Deferred tax asset/liability
Deferred tax asset was $0.3 million as at 30 June 2009 (deferred tax liability of $44,000 as at 30 June 2008). The deferred tax asset of $0.3 million was due mainly to an allowance for inventories write-down of $2.1 million for FY2009.

Review of Cash Flows
The Company continued to enjoy positive cash flows in FY2009.

Net cash generated from operating activities
Net cash generated from operating activities for FY2009 was $18.8 million, due mainly from operating cash inflows before working capital changes of $2.3 million, a decrease in inventories of $12.8 million and a decrease in trade receivables of $10.3 million. This was offset by a decrease in trade payables of $1.9 million, a decrease in other payables of $1.8 million and income tax paid of $3.1 million.

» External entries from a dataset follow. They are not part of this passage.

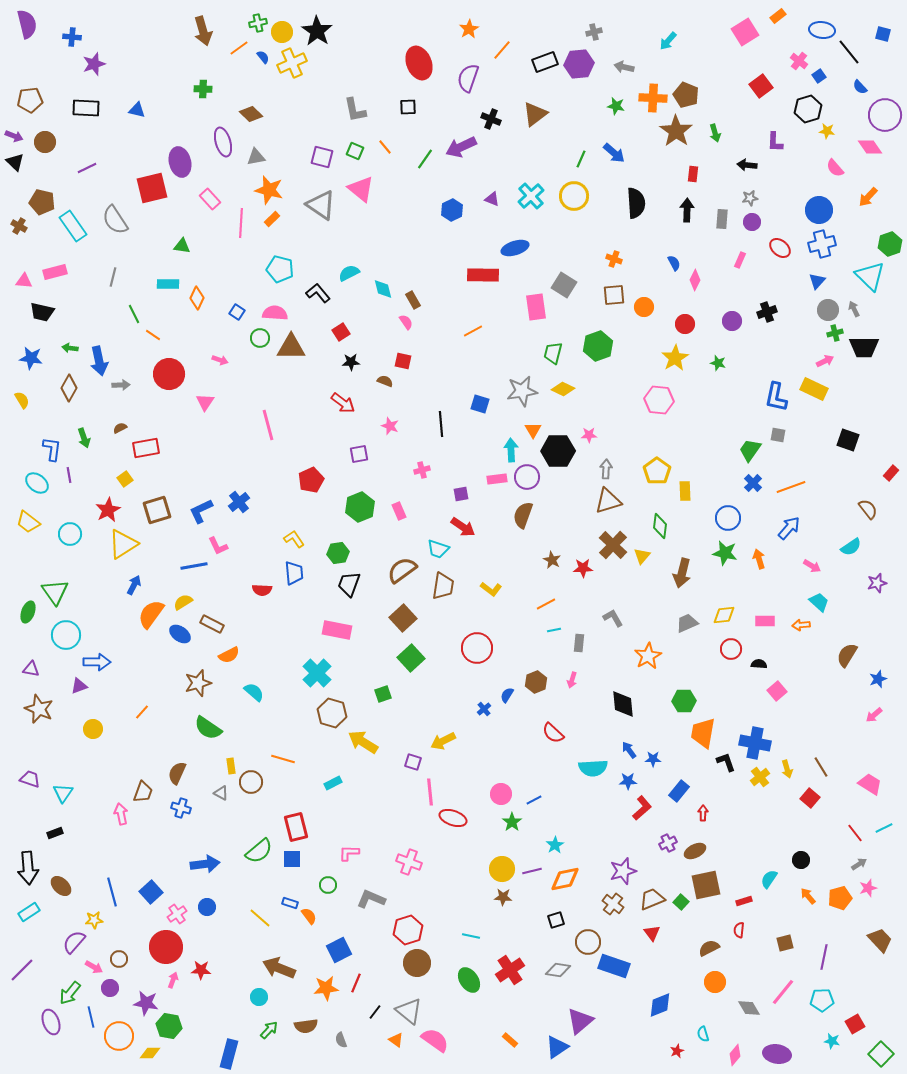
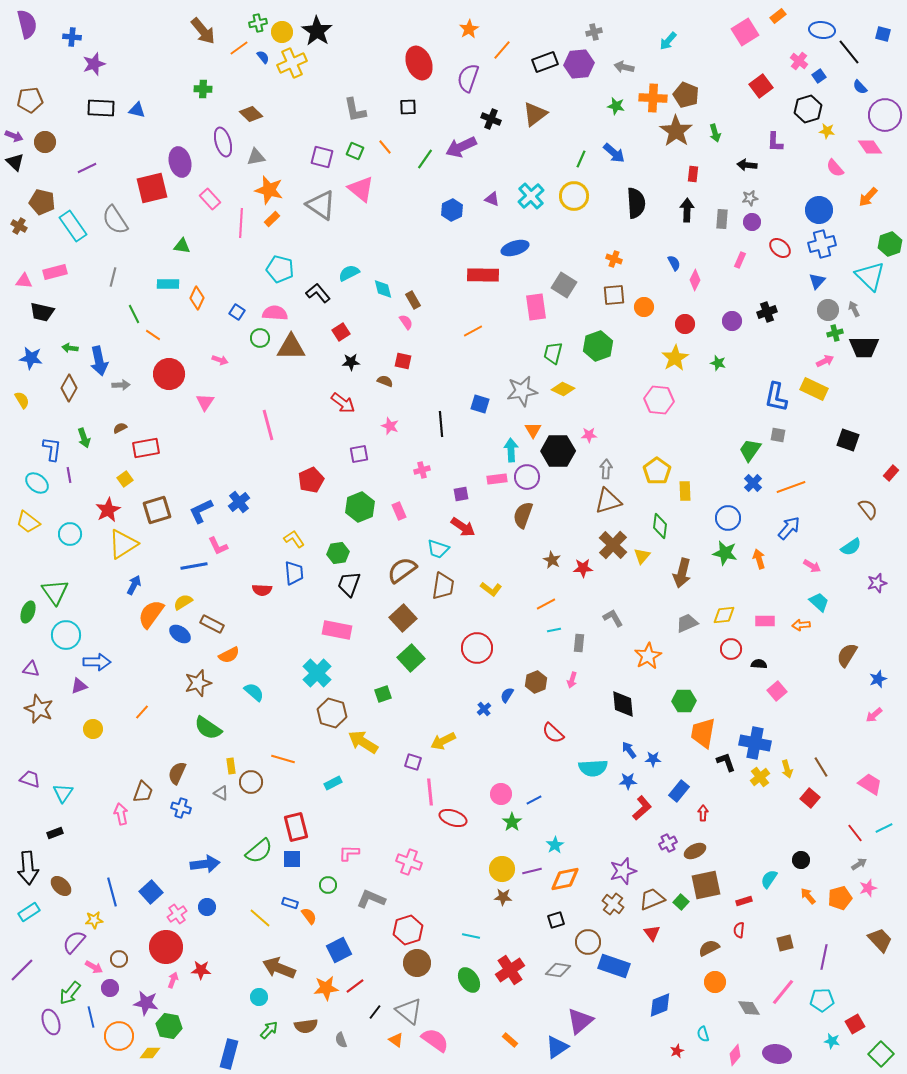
brown arrow at (203, 31): rotated 24 degrees counterclockwise
black rectangle at (86, 108): moved 15 px right
red line at (356, 983): moved 1 px left, 3 px down; rotated 30 degrees clockwise
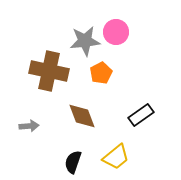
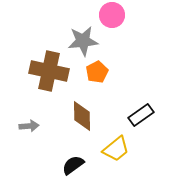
pink circle: moved 4 px left, 17 px up
gray star: moved 2 px left
orange pentagon: moved 4 px left, 1 px up
brown diamond: rotated 20 degrees clockwise
yellow trapezoid: moved 8 px up
black semicircle: moved 3 px down; rotated 35 degrees clockwise
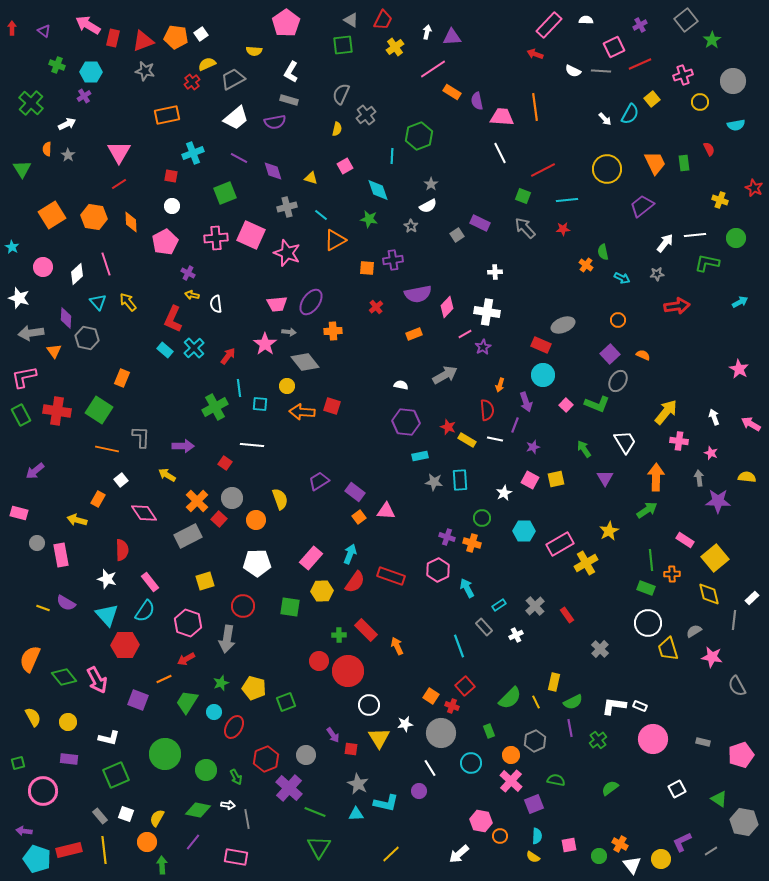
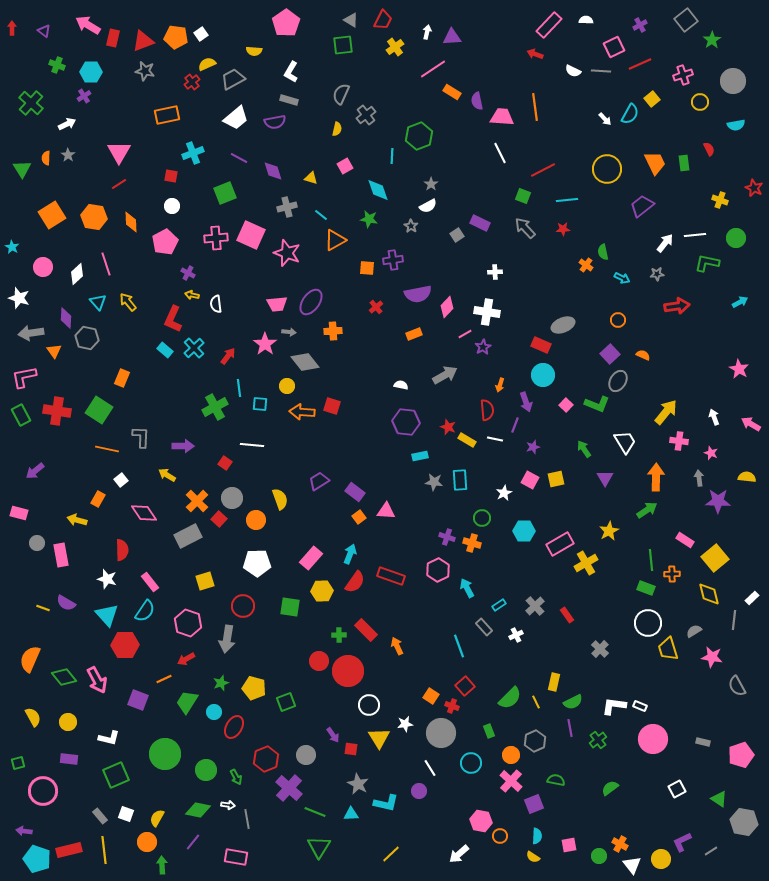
orange semicircle at (47, 149): moved 1 px left, 9 px down
cyan triangle at (356, 814): moved 5 px left
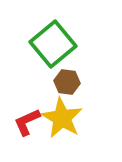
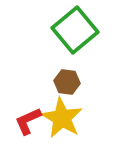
green square: moved 22 px right, 14 px up
red L-shape: moved 1 px right, 1 px up
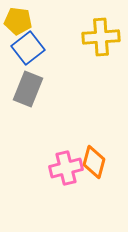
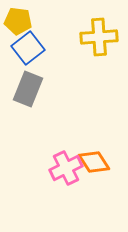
yellow cross: moved 2 px left
orange diamond: rotated 48 degrees counterclockwise
pink cross: rotated 12 degrees counterclockwise
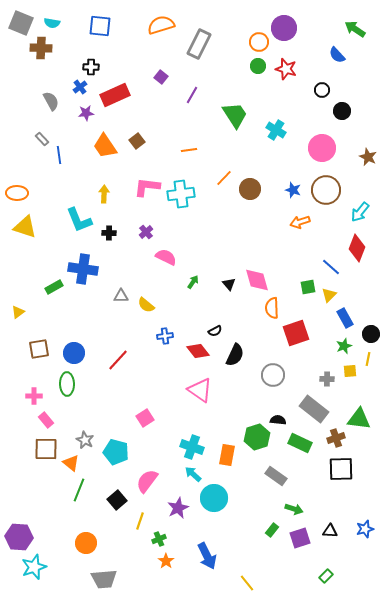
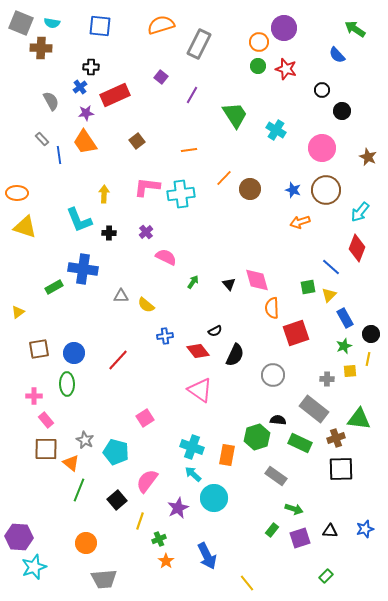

Net cash used in investing activities
Net cash used in investing activities for FY2009 was $0.3 million, due mainly to renovation and the purchase of motor vehicles and machinery.

Net cash used in financing activities
Net cash used in financing activities in FY2009 was $13.0 million, due mainly to the repayment of bills payables and payment of dividend.